When you catch yourself ruminating about an uncontrollable workplace situation, run it through a quick filter: Can I take a specific action about this in the next 24 hours? If yes, plan that action. If no, you’re spending cognitive resources on something that will only increase decision fatigue and make the rest of your workday worse.
Daily Practices That Build the Habit
Shifting your focus toward controllables is a skill, not a personality trait. It strengthens with repetition.
Catch the automatic thought. The Stoics recognized that your first reaction to a stressful event, the flash of anger or anxiety, is automatic and not under your control. Your second reaction is. When you notice a surge of frustration about something you can’t change, pause and name it: “That’s outside my control.” This isn’t suppression. It’s redirection. You’re acknowledging the feeling and then choosing where to put your attention next.
Separate the action from the outcome. Before any high-stakes situation, identify exactly which parts are yours to execute and which parts depend on other people or chance. A job applicant controls the quality of their resume, their interview preparation, and their follow-up. They do not control the hiring manager’s preferences, the internal candidate who already has an inside track, or the budget freeze that kills the position. Defining this boundary in advance prevents you from spiraling afterward over things that were never yours to determine.
Run the circles exercise weekly. Spend five minutes on Sunday writing your current concerns into the three rings. Over several weeks, you’ll start to notice patterns. Certain concerns show up in the outer ring repeatedly, draining attention without ever becoming actionable. Recognizing that pattern makes it easier to let those concerns occupy less mental space.
Shrink the time horizon. When the future feels overwhelming, pull your focus to what you can do today, or even in the next hour. The Stoics emphasized acting “in the here and now” because the present moment is the only place where your control is real. Future plans are useful, but ruminating about future outcomes you can’t guarantee is just anxiety dressed up as productivity.
What This Looks Like in Practice
Say you’re dealing with a chronic health condition. You can’t control the diagnosis, the progression of the disease, or how your body responds to a given treatment on any particular day. You can control whether you take your medication consistently, how you eat, whether you move your body, and how you talk to yourself about what’s happening. That’s not a small list. Research consistently shows that people who focus on those controllable health behaviors experience less pain and better outcomes than those who feel powerless against the diagnosis itself.

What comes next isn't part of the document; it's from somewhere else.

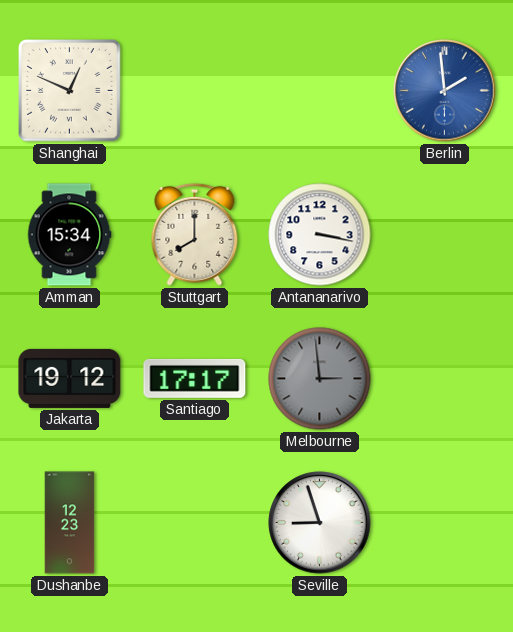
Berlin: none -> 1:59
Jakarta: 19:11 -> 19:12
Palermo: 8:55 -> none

Or say a close relationship is struggling. You can’t force your partner to change, to see your perspective, or to put in the same effort you do. You can control how you communicate, whether you listen without planning your rebuttal, and whether your actions match the relationship you say you want. People who focus on their own behavior in relationships report higher satisfaction, not because they ignore problems, but because they invest their energy where it actually produces change.
The core principle stays the same across every context. Identify what you can act on. Act on it. Release the rest, not because it doesn’t matter, but because holding onto it costs you the energy and clarity you need for the things that are genuinely yours to shape.